#### ENTRIES SUPPLIED
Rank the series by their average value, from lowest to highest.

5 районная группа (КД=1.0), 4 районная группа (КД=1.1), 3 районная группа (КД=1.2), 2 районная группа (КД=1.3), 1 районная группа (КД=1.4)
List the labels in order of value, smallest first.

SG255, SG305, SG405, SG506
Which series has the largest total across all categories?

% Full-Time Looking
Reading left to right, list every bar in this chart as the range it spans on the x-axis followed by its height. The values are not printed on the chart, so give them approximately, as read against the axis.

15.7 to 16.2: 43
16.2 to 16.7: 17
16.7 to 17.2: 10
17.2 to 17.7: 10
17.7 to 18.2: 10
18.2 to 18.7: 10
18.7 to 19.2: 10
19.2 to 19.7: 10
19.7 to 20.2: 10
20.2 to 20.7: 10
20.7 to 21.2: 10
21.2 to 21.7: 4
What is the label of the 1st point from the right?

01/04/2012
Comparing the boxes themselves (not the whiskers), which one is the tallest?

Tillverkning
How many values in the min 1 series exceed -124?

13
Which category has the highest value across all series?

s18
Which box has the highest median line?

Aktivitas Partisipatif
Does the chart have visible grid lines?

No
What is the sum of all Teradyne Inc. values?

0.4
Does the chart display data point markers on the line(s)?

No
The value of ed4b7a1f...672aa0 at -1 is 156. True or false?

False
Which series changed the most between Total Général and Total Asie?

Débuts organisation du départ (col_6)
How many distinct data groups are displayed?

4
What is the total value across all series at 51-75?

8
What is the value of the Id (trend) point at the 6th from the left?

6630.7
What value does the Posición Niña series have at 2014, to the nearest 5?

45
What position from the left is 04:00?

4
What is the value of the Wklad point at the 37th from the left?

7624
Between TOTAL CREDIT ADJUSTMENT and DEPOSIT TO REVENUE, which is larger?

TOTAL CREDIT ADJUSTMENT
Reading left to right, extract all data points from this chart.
########
§ **REQUEST**: Extract each line of the data above that contains the word "CREDIT".

§ **THE ANSWER**:
Between TOTAL CREDIT ADJUSTMENT and DEPOSIT TO REVENUE, which is larger?
TOTAL CREDIT ADJUSTMENT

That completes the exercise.